Título: IPCA será até 0,7 ponto mais alto por causa do câmbio
Autor: Lamucci , Sergio
Fonte: Valor Econômico, 14/11/2012, Brasil, p. A6

A inflação ao consumidor vai ficar entre 0,6 e 0,7 ponto percentual mais elevada neste ano por causa da desvalorização do câmbio. A cotação média da moeda, que no ano passado ficou um pouco abaixo de R$ 1,70, vai fechar 2012 na casa de R$ 1,95. Há seis meses, o dólar oscila entre R$ 2 e R$ 2,10, ficando boa parte do tempo próximo a R$ 2,05.

O impacto do câmbio mais fraco sobre a inflação ocorre principalmente pelo canal dos preços de alimentos, diz o economista Thiago Curado, da Tendências Consultoria. É dele a estimativa do efeito sobre o Índice de Preços ao Consumidor Amplo (IPCA) do real mais fraco. Pelo modelo usado por Curado, 1 ponto porcentual de depreciação do câmbio se traduz numa alta de 0,04 ponto da inflação.

O aumento do câmbio médio de R$ 1,67 em 2011 para estimados R$ 1,94 neste ano implica um IPCA 0,65 ponto percentual mais alto. Para 2012, Curado projeta uma alta de 5,4% para o indicador usado como referência para o regime de metas de inflação. Segundo ele, além dos preços de alimentos, o câmbio mais desvalorizado também se traduz em alta mais forte de alguns itens do vestuário.

No caso dos bens duráveis, como automóveis e eletrodomésticos, o real depreciado não tem sido uma influência relevante no curto prazo, diz Curado. "Há uma ociosidade grande dos produtores globais de bens duráveis." Com isso, é possível que empresas estrangeiras tenham concedido descontos em seus preços em dólares, para compensar o câmbio. Outro ponto é que houve desonerações tributárias para bens como veículos e eletrodomésticos, contribuindo para derrubar os preços.

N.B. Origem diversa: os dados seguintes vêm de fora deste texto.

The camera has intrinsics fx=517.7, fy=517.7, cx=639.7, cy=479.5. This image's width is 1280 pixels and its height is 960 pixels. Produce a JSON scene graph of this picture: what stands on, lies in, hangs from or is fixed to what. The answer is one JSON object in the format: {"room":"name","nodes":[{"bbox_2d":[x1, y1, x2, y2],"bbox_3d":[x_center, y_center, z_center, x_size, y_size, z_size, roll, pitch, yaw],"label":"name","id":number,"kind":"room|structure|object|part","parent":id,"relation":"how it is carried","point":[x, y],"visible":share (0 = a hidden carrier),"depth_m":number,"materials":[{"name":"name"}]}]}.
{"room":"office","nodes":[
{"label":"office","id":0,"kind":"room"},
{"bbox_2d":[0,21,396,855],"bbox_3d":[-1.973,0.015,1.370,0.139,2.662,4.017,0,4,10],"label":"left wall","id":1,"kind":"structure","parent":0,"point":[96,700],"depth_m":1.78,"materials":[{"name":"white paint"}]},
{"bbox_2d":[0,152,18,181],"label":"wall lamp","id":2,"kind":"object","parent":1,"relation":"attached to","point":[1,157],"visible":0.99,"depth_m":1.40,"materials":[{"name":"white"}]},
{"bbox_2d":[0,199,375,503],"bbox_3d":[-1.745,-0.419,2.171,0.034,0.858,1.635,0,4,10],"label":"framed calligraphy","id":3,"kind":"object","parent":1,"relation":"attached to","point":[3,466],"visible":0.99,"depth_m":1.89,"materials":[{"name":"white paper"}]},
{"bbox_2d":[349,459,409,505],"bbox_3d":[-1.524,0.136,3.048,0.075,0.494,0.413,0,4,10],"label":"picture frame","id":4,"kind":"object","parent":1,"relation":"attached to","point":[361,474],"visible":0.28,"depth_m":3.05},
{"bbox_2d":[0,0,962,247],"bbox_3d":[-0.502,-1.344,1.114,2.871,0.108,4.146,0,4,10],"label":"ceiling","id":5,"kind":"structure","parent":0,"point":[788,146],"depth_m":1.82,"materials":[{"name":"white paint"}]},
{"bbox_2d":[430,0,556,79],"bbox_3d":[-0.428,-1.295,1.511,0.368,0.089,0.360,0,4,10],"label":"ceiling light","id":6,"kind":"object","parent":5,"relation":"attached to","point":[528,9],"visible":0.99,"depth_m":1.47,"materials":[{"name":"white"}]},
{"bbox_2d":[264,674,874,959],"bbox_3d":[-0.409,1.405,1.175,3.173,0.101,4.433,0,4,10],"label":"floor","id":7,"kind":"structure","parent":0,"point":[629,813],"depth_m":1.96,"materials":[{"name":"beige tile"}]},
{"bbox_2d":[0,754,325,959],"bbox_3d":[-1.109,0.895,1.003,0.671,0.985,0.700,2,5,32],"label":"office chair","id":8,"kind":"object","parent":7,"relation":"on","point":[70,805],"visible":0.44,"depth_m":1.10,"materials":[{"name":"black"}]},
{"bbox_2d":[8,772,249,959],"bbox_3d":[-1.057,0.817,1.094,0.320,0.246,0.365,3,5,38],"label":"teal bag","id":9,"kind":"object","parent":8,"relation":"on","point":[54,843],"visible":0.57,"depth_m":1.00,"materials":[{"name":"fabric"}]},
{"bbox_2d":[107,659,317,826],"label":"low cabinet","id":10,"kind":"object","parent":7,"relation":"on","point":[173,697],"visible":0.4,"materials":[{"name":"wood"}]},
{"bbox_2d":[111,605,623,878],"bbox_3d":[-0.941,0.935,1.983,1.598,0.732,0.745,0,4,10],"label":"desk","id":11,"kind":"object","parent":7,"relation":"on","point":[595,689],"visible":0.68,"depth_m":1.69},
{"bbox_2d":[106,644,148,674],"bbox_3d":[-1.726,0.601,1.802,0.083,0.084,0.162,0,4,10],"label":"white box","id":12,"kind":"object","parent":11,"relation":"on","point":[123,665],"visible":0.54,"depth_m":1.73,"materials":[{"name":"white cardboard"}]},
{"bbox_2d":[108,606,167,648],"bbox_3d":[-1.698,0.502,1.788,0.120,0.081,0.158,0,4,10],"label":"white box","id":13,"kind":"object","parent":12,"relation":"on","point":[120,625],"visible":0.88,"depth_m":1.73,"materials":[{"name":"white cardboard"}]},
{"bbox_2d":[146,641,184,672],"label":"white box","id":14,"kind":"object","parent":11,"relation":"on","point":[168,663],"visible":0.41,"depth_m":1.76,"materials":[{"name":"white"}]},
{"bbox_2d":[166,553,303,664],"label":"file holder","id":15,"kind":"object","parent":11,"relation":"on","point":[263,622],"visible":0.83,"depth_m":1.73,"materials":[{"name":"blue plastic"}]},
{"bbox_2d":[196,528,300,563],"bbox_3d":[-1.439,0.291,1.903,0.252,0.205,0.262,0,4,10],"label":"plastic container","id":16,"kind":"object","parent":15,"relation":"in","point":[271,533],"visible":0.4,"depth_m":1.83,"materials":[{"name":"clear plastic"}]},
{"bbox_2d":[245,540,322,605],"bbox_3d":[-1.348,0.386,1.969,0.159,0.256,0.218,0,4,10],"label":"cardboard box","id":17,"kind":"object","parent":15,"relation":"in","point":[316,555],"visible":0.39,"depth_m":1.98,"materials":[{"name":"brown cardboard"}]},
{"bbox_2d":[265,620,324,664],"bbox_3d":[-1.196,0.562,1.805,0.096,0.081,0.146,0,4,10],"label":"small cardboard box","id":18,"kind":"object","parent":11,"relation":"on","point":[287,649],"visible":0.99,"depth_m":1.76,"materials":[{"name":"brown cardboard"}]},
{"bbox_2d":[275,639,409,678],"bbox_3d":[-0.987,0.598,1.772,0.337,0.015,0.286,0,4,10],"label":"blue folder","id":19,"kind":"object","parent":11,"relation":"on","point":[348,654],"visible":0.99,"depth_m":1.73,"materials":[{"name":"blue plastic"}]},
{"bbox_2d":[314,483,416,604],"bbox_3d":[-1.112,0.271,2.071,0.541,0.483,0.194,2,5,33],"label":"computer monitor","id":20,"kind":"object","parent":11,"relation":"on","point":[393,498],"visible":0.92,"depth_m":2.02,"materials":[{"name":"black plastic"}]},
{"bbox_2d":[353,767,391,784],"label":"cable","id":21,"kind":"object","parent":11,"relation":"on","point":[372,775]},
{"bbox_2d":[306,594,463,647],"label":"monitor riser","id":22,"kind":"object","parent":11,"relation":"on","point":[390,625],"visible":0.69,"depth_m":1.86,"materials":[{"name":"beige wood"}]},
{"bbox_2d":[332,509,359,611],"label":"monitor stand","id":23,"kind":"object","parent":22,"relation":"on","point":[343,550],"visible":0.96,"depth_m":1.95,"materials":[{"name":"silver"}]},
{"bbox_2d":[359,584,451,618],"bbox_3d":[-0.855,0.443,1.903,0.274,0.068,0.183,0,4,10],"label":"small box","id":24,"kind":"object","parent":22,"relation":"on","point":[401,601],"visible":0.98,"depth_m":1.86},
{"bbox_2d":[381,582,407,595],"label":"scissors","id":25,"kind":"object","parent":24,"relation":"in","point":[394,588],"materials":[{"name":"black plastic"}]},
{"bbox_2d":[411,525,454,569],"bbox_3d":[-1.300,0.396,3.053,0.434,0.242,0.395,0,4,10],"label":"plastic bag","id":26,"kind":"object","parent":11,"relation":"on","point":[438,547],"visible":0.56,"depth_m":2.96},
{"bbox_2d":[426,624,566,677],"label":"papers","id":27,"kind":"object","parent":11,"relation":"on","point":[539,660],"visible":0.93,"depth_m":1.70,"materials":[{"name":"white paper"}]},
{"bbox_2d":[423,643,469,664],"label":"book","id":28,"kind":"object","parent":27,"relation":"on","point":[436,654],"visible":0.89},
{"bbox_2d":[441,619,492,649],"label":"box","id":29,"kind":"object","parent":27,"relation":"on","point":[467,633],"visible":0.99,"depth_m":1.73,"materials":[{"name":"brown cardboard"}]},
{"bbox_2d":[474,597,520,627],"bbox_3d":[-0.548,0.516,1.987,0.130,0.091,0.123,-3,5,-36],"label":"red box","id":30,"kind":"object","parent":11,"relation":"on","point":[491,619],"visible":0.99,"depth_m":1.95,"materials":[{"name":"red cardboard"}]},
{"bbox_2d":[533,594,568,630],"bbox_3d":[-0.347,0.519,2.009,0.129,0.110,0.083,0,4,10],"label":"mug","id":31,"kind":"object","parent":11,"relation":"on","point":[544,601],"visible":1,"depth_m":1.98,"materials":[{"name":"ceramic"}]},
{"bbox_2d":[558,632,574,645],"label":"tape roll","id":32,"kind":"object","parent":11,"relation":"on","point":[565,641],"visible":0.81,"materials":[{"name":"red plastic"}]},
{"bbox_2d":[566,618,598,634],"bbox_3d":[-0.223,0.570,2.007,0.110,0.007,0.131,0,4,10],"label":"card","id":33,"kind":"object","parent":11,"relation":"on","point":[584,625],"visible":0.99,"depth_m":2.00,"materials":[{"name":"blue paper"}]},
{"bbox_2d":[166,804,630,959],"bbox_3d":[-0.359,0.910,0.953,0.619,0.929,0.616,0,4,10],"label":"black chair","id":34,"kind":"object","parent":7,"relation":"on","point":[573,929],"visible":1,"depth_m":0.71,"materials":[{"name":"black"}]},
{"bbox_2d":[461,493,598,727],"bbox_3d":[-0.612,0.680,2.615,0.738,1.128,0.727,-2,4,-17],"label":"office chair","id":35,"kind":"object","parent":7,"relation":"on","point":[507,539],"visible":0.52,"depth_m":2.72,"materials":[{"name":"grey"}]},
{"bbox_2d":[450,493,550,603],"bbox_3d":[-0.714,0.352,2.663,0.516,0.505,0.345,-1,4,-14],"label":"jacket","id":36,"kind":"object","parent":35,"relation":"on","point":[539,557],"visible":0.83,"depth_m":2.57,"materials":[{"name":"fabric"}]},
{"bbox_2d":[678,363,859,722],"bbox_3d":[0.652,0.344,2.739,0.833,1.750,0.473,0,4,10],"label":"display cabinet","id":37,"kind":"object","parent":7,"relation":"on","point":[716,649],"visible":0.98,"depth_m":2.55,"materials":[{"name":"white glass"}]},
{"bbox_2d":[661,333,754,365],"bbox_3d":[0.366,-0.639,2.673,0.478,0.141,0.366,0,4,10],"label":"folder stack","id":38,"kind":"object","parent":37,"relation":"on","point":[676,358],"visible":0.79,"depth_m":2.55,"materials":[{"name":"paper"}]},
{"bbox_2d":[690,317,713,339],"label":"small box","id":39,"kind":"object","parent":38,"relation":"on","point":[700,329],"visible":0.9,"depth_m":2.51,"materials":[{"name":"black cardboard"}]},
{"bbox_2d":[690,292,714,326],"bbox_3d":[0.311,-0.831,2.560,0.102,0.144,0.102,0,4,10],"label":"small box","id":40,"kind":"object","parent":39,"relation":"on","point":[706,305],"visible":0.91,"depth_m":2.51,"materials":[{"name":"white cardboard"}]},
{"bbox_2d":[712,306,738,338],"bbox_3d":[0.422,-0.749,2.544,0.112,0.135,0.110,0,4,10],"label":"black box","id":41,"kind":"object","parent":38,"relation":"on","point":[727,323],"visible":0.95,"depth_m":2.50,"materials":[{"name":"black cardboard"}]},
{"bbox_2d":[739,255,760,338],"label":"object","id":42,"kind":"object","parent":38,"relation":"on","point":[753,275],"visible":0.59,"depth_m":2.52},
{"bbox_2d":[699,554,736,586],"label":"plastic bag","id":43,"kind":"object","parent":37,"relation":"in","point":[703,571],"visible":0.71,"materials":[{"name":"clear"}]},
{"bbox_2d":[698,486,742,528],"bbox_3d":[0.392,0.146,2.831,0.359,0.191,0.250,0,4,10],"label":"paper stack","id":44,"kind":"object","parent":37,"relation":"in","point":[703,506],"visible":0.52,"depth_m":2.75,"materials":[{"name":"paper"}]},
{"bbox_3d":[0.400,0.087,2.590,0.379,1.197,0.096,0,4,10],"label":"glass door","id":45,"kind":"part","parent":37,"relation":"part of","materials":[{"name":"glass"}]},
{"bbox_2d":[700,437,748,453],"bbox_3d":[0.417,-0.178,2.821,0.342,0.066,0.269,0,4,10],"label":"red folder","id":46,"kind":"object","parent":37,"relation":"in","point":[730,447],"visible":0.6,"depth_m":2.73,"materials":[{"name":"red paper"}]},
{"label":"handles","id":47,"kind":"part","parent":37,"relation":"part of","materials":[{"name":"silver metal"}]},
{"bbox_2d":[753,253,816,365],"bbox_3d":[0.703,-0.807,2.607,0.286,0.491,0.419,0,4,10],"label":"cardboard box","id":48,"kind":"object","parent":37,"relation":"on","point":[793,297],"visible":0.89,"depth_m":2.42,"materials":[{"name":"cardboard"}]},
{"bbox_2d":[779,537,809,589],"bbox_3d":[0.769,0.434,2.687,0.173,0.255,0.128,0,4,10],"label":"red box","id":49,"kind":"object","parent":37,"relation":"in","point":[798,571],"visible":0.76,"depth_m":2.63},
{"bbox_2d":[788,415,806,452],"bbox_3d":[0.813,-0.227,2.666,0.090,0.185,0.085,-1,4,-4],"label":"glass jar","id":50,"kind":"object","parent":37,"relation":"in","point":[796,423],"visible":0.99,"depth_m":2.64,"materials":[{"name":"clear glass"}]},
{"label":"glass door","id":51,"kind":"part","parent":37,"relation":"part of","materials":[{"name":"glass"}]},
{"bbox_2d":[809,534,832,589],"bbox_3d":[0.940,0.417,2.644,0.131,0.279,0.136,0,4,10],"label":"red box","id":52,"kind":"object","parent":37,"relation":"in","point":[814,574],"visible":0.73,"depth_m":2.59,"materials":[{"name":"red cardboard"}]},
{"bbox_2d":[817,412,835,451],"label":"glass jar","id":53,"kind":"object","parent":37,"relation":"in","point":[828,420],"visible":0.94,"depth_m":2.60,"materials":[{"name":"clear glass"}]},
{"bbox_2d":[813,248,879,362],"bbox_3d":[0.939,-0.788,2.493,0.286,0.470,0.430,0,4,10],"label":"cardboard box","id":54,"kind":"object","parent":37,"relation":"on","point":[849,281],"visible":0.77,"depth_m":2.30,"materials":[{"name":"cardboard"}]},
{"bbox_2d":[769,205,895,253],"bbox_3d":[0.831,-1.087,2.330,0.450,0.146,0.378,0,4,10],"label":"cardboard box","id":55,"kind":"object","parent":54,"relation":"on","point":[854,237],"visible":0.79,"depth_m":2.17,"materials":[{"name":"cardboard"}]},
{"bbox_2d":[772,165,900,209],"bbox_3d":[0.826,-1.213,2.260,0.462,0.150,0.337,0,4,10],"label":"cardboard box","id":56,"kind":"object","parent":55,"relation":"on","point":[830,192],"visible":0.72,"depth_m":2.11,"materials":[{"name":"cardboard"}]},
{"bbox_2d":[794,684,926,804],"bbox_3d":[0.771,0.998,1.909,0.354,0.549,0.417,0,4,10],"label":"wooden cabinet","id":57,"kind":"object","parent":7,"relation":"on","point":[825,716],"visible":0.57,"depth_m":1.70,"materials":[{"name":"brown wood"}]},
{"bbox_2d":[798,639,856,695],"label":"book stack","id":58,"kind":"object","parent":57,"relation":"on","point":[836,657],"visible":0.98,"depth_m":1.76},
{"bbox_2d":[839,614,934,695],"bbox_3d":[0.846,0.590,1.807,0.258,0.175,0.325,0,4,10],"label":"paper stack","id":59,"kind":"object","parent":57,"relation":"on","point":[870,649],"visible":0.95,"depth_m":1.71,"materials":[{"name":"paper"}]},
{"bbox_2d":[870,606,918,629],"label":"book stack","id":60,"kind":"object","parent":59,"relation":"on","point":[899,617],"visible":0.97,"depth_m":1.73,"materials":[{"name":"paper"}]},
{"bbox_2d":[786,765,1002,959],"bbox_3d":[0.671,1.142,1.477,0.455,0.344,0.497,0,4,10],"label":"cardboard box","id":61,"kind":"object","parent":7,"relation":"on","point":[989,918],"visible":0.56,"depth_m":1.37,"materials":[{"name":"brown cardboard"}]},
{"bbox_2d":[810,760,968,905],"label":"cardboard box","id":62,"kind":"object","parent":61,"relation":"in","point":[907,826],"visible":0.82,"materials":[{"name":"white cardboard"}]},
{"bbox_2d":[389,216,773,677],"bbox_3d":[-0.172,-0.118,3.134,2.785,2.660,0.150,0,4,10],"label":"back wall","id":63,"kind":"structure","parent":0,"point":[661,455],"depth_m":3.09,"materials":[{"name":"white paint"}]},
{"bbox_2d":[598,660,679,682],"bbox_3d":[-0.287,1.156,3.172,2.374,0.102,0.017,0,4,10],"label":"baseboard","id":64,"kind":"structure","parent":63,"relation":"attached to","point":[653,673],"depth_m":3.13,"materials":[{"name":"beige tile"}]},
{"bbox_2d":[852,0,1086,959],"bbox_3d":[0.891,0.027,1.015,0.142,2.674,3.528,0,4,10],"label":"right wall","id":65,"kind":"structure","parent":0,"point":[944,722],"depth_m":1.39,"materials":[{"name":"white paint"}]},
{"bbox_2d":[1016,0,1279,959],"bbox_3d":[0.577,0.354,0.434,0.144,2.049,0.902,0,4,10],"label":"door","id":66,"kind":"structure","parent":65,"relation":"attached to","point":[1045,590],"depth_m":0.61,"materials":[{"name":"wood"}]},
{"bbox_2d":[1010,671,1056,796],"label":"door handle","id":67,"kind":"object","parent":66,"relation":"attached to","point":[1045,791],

A Tendências estimou qual seria hoje o câmbio real de equilíbrio com base num modelo que leva em conta os termos de troca (a relação entre preços de exportação e importação), o passivo externo líquido, dado pela soma dos resultados em conta corrente, e a taxa real de câmbio efetiva, calculada em relação a 13 parceiros comerciais do país. O número a que se chega é de algo entre R$ 1,70 e R$ 1,80. Se o câmbio estivesse nesses níveis e não na casa de R$ 2,03, diz Curado, a inflação neste ano seria de 0,6 a 0,7 ponto percentual mais baixa, um resultado muito próximo ao obtido com o cálculo do câmbio médio de 2011 e 2012. Para ele, essa comparação mostra o efeito das intervenções do governo no câmbio sobre a inflação.

O ex-diretor do Banco Central Alexandre Schwartsman estima em recente estudo que, se o câmbio flutuasse livremente e andasse em linha com as moedas de países latino-americanos como Chile, Colômbia e Peru, como ocorria até 2010, o dólar estaria hoje entre R$ 1,69 e R$ 1,77. Nesse cenário, as cotações das commodities em reais estariam, em outubro, 15% menores, diz ele, sócio da Schwartsman & Associados.

Com o câmbio fixo, eventuais altas dos preços de commodities, como as ocorridas entre junho e setembro, acarretam aumentos das cotações domésticas desses produtos. Quando a moeda flutuava, aumentos das commodities, que compõem grande parte da pauta de exportação brasileira, eram amortecidos ao menos em parte pela valorização do real, evitando que os preços internos subissem na mesma proporção que os externos. Nos 12 meses até outubro, os alimentos no IPCA subiram 10,4%. Para Schwartsman, fixar câmbio é um erro, algo incompatível com o regime de metas de inflação.

O professor Nelson Marconi, da Escola de Economia de São Paulo da Fundação Getulio Vargas, não compartilha da visão de Schwartsman e de Curado. Para ele, permitir a valorização do real para controlar a inflação seria um equívoco. Uma moeda que oscila e se valoriza demais afeta decisões de investimento, diz. "O que está pressionando os preços é a alta dos salários e do custo unitário do trabalho. Usar o câmbio para se contrapor a essa tendência é voltar à prática adotada no passado, que contribuiu para prejudicar a estrutura produtiva e os investimentos."

Há diferentes modelos para se chegar a uma taxa de câmbio de equilíbrio. Em 2011, os economistas André Nassif, do BNDES e da Universidade Federal Fluminense (UFF), Carmem Feijó, da UFF, e Eliane Araújo, da Universidade Estadual de Maringá, estimaram que o câmbio deveria estar em R$ 2,90 para alcançar a taxa "ótima" real de longo prazo - a que induz à alocação de recursos para os setores de maior produtividade.